Raines then turns his attention to the lives of the Clotilda captives after emancipation and focuses on how a small group of them attempted to form their own community in the 1860s. Along the way readers learn the stories of such individuals as Cudjo Lewis, Sally “Redoshi” Smith, and Pollee Allen, as well as the physical and social structure of the close-knit community they founded. Raines explains their appreciation for their homeland and the way the values they were taught were kept with determination in the face of incredible odds. Raines explains some of the many challenges faced by the community over the years, ranging from poverty and lack of access to city services to environmental degradation wrought by its proximity to toxic industrial pollutants. Raines, who has worked for years as an environmental reporter, has a unique understanding of the continuing legacy of environmental pollution which has haunted the Africatown community over the years and this is an important part of the story he tells.

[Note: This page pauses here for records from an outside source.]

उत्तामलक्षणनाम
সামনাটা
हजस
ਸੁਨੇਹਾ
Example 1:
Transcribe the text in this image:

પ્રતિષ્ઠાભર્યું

Raines makes much of the rich irony that lies in the fact that the descendants of Timonthy Meaher still own much of the land adjacent to where the ship was found and the community of Africatown itself. He details the difficulty with which the descendants of the enslavers and the enslaved have wrestled with their troubled but intertwined past, using their individual reconciliation, slow-coming and still incomplete, as a springboard to discussion of a larger reckoning with the tragic story the Clotilda represents and the story of triumph its survivors wrote in the years after their forced migration to Alabama. He is clearly optimistic about the future ability of locals and the broader public to come to terms with the story he tells, learn from it, and interpret it as an important but long-overlooked and critical chapter in both regional and national heritage. After reading this engaging book, one would have to be a cynic indeed to disagree that the possibility does exist. The Last Slave Ship is an important and timely book, well worth your time if you want to know more about the Clotilda story in the broadest sense.